Le Parlement turc a approuvé mardi une prolongation de trois mois de l'état d'urgence instauré après une tentative de putsch en juillet, une décision qui intervient trois jours après un attentat meurtrier dans une discothèque d'Istanbul.

L'état d'urgence, qui a conduit notamment à l'arrestation de plus de 41 000 personnes et suscité l'inquiétude de l'Union européenne, avait déjà été prolongé une première fois et devait prendre fin le 19 janvier.

L'attentat commis la nuit du réveillon du Nouvel An au Reina, l'une des plus célèbres boîtes de nuit de la métropole turque, a fait 39 morts, pour la plupart des étrangers. L'assaillant présumé est en fuite.

Le gouvernement turc, qui avait demandé au Parlement une prolongation de l'état d'urgence, a expliqué qu'elle était nécessaire pour éradiquer l'influence au sein des institutions turques de la mouvance du prédicateur turc Fethullah Gülen, ennemi juré du président Recep Tayyip Erdogan. Fethullah Gülen a démenti être à l'origine du coup d'État manqué de juillet comme l'en accuse le gouvernement turc.

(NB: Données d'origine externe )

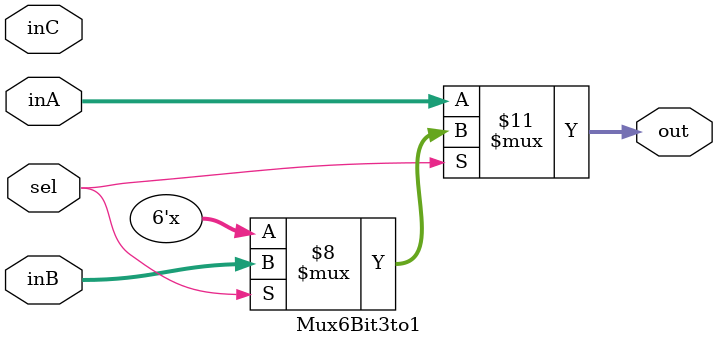
<source format=v>
`timescale 1ns / 1ps


module Mux6Bit3to1(inA, inB, inC, sel,out);
input [5:0] inA; 
input [5:0] inB;
input [5:0] inC;

input sel; 

output reg [5:0] out; 

always @ (*)
if (sel == 00) begin
out <= inA;
end

else if (sel == 01) begin
out <= inB;
end

else if(sel == 10) begin
out <= inC;
end




endmodule

</source>
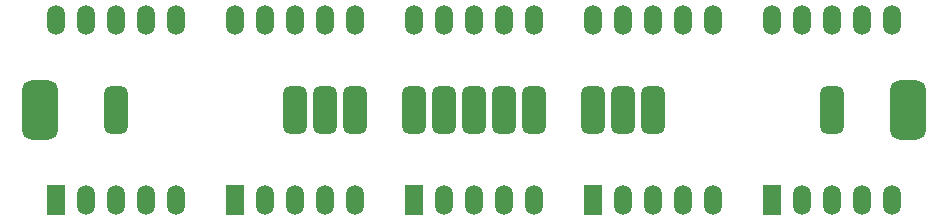
<source format=gbs>
G04 #@! TF.GenerationSoftware,KiCad,Pcbnew,(6.0.10)*
G04 #@! TF.CreationDate,2023-02-05T00:57:15+01:00*
G04 #@! TF.ProjectId,Display-Modul,44697370-6c61-4792-9d4d-6f64756c2e6b,rev?*
G04 #@! TF.SameCoordinates,Original*
G04 #@! TF.FileFunction,Soldermask,Bot*
G04 #@! TF.FilePolarity,Negative*
%FSLAX46Y46*%
G04 Gerber Fmt 4.6, Leading zero omitted, Abs format (unit mm)*
G04 Created by KiCad (PCBNEW (6.0.10)) date 2023-02-05 00:57:15*
%MOMM*%
%LPD*%
G01*
G04 APERTURE LIST*
G04 Aperture macros list*
%AMRoundRect*
0 Rectangle with rounded corners*
0 $1 Rounding radius*
0 $2 $3 $4 $5 $6 $7 $8 $9 X,Y pos of 4 corners*
0 Add a 4 corners polygon primitive as box body*
4,1,4,$2,$3,$4,$5,$6,$7,$8,$9,$2,$3,0*
0 Add four circle primitives for the rounded corners*
1,1,$1+$1,$2,$3*
1,1,$1+$1,$4,$5*
1,1,$1+$1,$6,$7*
1,1,$1+$1,$8,$9*
0 Add four rect primitives between the rounded corners*
20,1,$1+$1,$2,$3,$4,$5,0*
20,1,$1+$1,$4,$5,$6,$7,0*
20,1,$1+$1,$6,$7,$8,$9,0*
20,1,$1+$1,$8,$9,$2,$3,0*%
G04 Aperture macros list end*
%ADD10R,1.524000X2.524000*%
%ADD11O,1.524000X2.524000*%
%ADD12RoundRect,0.500000X0.500000X1.500000X-0.500000X1.500000X-0.500000X-1.500000X0.500000X-1.500000X0*%
%ADD13RoundRect,0.750000X0.750000X1.750000X-0.750000X1.750000X-0.750000X-1.750000X0.750000X-1.750000X0*%
G04 APERTURE END LIST*
D10*
X93990000Y-50120000D03*
D11*
X96530000Y-50120000D03*
X99070000Y-50120000D03*
X101610000Y-50120000D03*
X104150000Y-50120000D03*
X104150000Y-34880000D03*
X101610000Y-34880000D03*
X99070000Y-34880000D03*
X96530000Y-34880000D03*
X93990000Y-34880000D03*
D10*
X48510000Y-50120000D03*
D11*
X51050000Y-50120000D03*
X53590000Y-50120000D03*
X56130000Y-50120000D03*
X58670000Y-50120000D03*
X58670000Y-34880000D03*
X56130000Y-34880000D03*
X53590000Y-34880000D03*
X51050000Y-34880000D03*
X48510000Y-34880000D03*
D10*
X63670000Y-50120000D03*
D11*
X66210000Y-50120000D03*
X68750000Y-50120000D03*
X71290000Y-50120000D03*
X73830000Y-50120000D03*
X73830000Y-34880000D03*
X71290000Y-34880000D03*
X68750000Y-34880000D03*
X66210000Y-34880000D03*
X63670000Y-34880000D03*
D10*
X33350000Y-50120000D03*
D11*
X35890000Y-50120000D03*
X38430000Y-50120000D03*
X40970000Y-50120000D03*
X43510000Y-50120000D03*
X43510000Y-34880000D03*
X40970000Y-34880000D03*
X38430000Y-34880000D03*
X35890000Y-34880000D03*
X33350000Y-34880000D03*
D10*
X78830000Y-50120000D03*
D11*
X81370000Y-50120000D03*
X83910000Y-50120000D03*
X86450000Y-50120000D03*
X88990000Y-50120000D03*
X88990000Y-34880000D03*
X86450000Y-34880000D03*
X83910000Y-34880000D03*
X81370000Y-34880000D03*
X78830000Y-34880000D03*
D12*
X38430000Y-42500000D03*
D13*
X32000000Y-42500000D03*
D12*
X78830000Y-42500000D03*
X83910000Y-42500000D03*
X63670000Y-42500000D03*
X66210000Y-42500000D03*
X71290000Y-42500000D03*
X58670000Y-42500000D03*
X53590000Y-42500000D03*
X99070000Y-42500000D03*
X81370000Y-42500000D03*
D13*
X105500000Y-42500000D03*
D12*
X56130000Y-42500000D03*
X68750000Y-42500000D03*
X73830000Y-42500000D03*
M02*

</source>
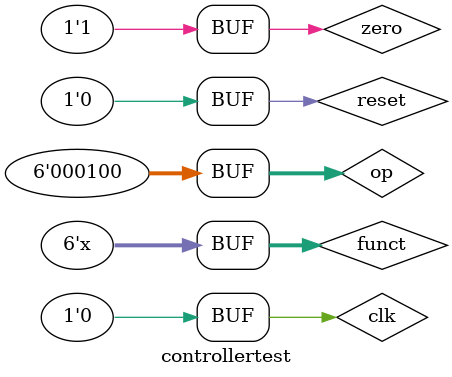
<source format=sv>
module controllertest();
logic clk, reset;
logic [5:0] op, funct;
logic zero;
logic pcen, memwrite, irwrite, regwrite;
logic alusrca, iord, memtoreg, regdst;
logic [1:0] alusrcb, pcsrc;
logic [2:0] alucontrol;
controller dut(clk, reset, op, funct, zero, pcen, memwrite, irwrite, regwrite, alusrca, iord,
memtoreg, regdst, alusrcb, pcsrc, alucontrol);
// generate clock to sequence tests
always
begin
clk <= 1; # 5; clk <= 0; # 5;
end
parameter LW = 6'b100011; // Opcode for lw
parameter SW = 6'b101011; // Opcode for sw
parameter RTYPE = 6'b000000; // Opcode for R-type
parameter BEQ = 6'b000100; // Opcode for beq
parameter ADDI = 6'b001000; // Opcode for addi
parameter J = 6'b000010; // Opcode for j
// initialize test
initial
begin
reset <= 1; # 20; reset <= 0;
// ADD instruction
op = RTYPE; funct = 6'b100000; zero = 1'b0; #40;
// SUB instruction
op = RTYPE; funct = 6'b100010; zero = 1'b0; #40;
// AND instruction
op = RTYPE; funct = 6'b100100; zero = 1'b0; #40;
// OR instruction
op = RTYPE; funct = 6'b100101; zero = 1'b0; #40;
// SLT instruction
op = RTYPE; funct = 6'b101010; zero = 1'b0; #40;
// SW instruction
op = SW; funct = 6'bxxxxxx; zero = 1'b0; #40;
// LW instruction
op = LW; funct = 6'bxxxxxx; zero = 1'b0; #50;
// J instruction
op = J; funct = 6'bxxxxxx; zero = 1'b0; #30;
// ADDI instruction
op = ADDI; funct = 6'bxxxxxx; zero = 1'b0; #40;
// BEQ - not taken instruction
op = BEQ; funct = 6'bxxxxxx; zero = 1'b0; #30;
// BEQ - taken instruction
op = BEQ; funct = 6'bxxxxxx; zero = 1'b1; #30;
end
endmodule

</source>
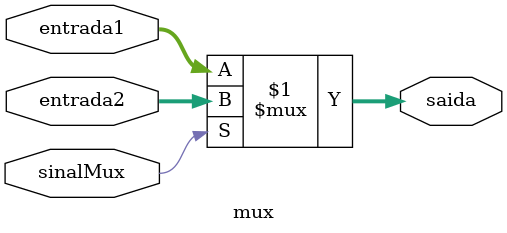
<source format=v>
module mux(entrada1, entrada2, sinalMux, saida);
	input wire [7:0] entrada1;
	input wire [7:0] entrada2;
	input wire sinalMux;
	output wire [7:0] saida;
	
	assign saida = (sinalMux) ? entrada2 :  entrada1;
	
endmodule


</source>
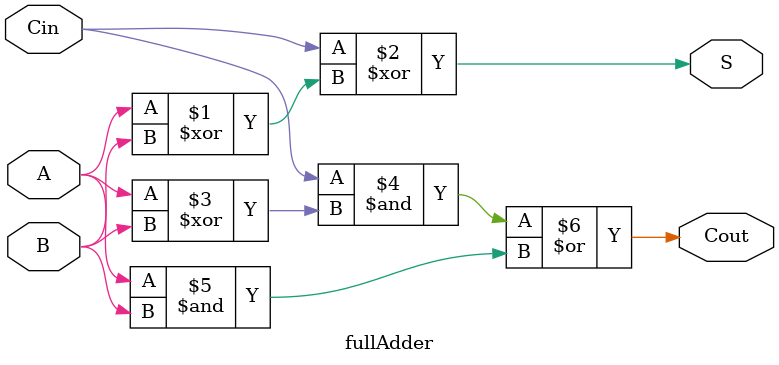
<source format=v>
module fullAdder(
	input A,B,Cin,
	output S,Cout
);

assign S = (Cin ^ (A ^ B ));
assign Cout = (Cin & (A ^ B)) | (A & B);

endmodule

</source>
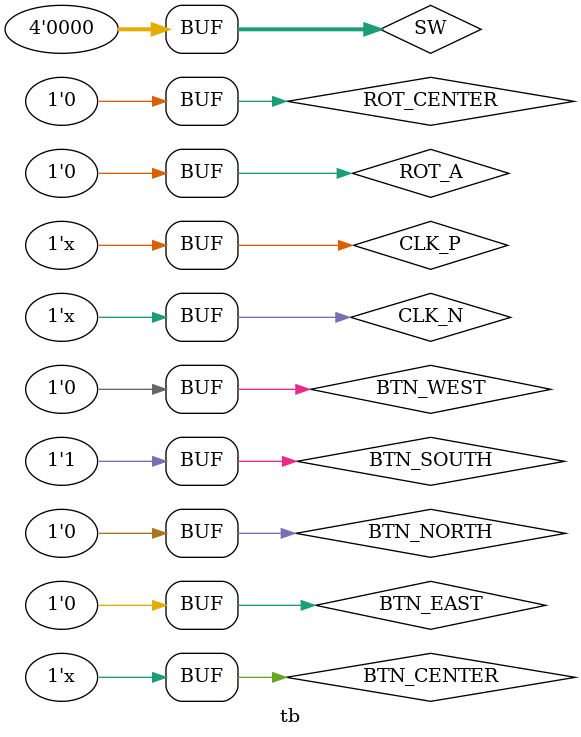
<source format=v>
`timescale 1ns / 1ps


module tb(
    );
    
    
    reg CLK_N, CLK_P;
    wire ROT_A, ROT_CENTER, BTN_EAST, BTN_NORTH, BTN_WEST;
    reg BTN_SOUTH;
    reg BTN_CENTER;
    wire [3:0] SW;
    wire [3:0] LED;
    wire LCD_RS, LCD_E, LCD_RW;
    wire [11:8] SF_D;
    assign ROT_A = 1'b0;
    assign ROT_CENTER = 1'b0;
    assign BTN_EAST = 1'b0;
    assign BTN_NORTH = 1'b0;
    assign BTN_WEST = 1'b0;
    assign SW = 3'b0;
    cpu_top u0(CLK_N, CLK_P, ROT_A, ROT_CENTER, BTN_SOUTH, BTN_EAST, BTN_NORTH,
                       BTN_WEST, BTN_CENTER, SW, LED, LCD_E, LCD_RS, LCD_RW, SF_D);
    initial begin
        CLK_N = 1'b0;
        CLK_P = 1'b1;
        BTN_SOUTH = 1'b0;
        BTN_CENTER = 1'b0;
        #200;
        BTN_SOUTH = 1'b1;
    end
    always #20000 BTN_CENTER=~BTN_CENTER;
        
    always #50 CLK_N=~CLK_N;
    always #50 CLK_P=~CLK_P;   
        
endmodule

</source>
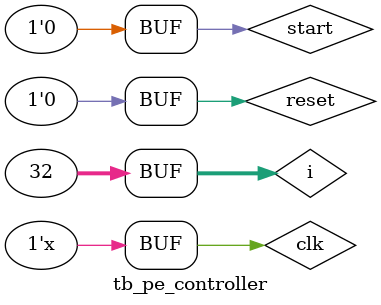
<source format=v>
`timescale 1ns / 1ps

module tb_pe_controller();
    parameter integer DATA_WIDTH = 32; // size of data (int8, fp32, etc)
    parameter integer BRAM_ADDR_WIDTH = 15; // BRAM_SIZE == 2 ** BRAM_ADDR_WIDTH
    parameter integer BRAM_DATA_WIDTH = 32; // read BRAM_DATA_WIDTH bits per cycle
    parameter integer GBUF_SIZE = 16; // 2 GBUFs
    parameter integer DONE_STATE_CYCLE = 5; // wait some cycles
    parameter integer MEMORY_WIDTH = 5;
    
    // start
    reg start;
    // reset/clk
    reg reset;
    reg clk;
    // read
    wire [BRAM_ADDR_WIDTH - 1 : 0] rdaddr;
    
    // global buffer
    reg [DATA_WIDTH - 1 : 0] memory [0 : 2 * GBUF_SIZE - 1];
    wire [DATA_WIDTH - 1 : 0] rddata = memory[rdaddr[MEMORY_WIDTH - 1 : 0]];
    
    // output
    wire [DATA_WIDTH - 1 : 0] out;
    wire done;
    
    integer i;
    
    initial begin
        start = 0;
        reset = 0;
        clk = 1;
        for (i = 0; i < 2 * GBUF_SIZE; i = i + 1) begin
            memory[i][31 : 25] = 7'b0100000;
            memory[i][24 :  0] = $urandom%(2 ** 25);
        end
        #1;
        
        reset = 1;
        #10; // reset on
        
        reset = 0;
        #10; // reset off and wait one more cycle
        
        start = 1;
        #10; // start on
        
        start = 0; // start off
    end
    
    pe_controller # (
        .DATA_WIDTH(DATA_WIDTH),
        .BRAM_ADDR_WIDTH(BRAM_ADDR_WIDTH),
        .BRAM_DATA_WIDTH(BRAM_DATA_WIDTH),
        .GBUF_SIZE(GBUF_SIZE),
        .DONE_STATE_CYCLE(DONE_STATE_CYCLE),
        .CNT_WIDTH(MEMORY_WIDTH - 1)
    ) PE_CONTROLLER (
        .start(start),
        .reset(reset),
        .clk(clk),
        .rdaddr(rdaddr),
        .rddata(rddata),
        .out(out),
        .done(done)
    );
    
    always #5 clk = ~clk;
    
endmodule

</source>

L'état d'urgence donne des pouvoirs spéciaux au gouvernement pour licencier des fonctionnaires et fermer des associations et groupes de médias. Il permet aussi aux autorités de prolonger la détention de personnes sans avoir été inculpées.

Fin 2016, Recep Tayyip Erdogan avait prévenu l'Union européenne qu'il pourrait prolonger en janvier d'encore au moins trois mois l'état d'urgence, relevant que la France, frappée par une série d'attentats, avait fait de même.

Le président turc avait aussi alors affirmé qu'il promulguerait le rétablissement de la peine capitale abolie en 2004 si les députés le votaient, en dépit de mises en garde des dirigeants européens, qui jugent cette mesure incompatible avec une adhésion à l'UE.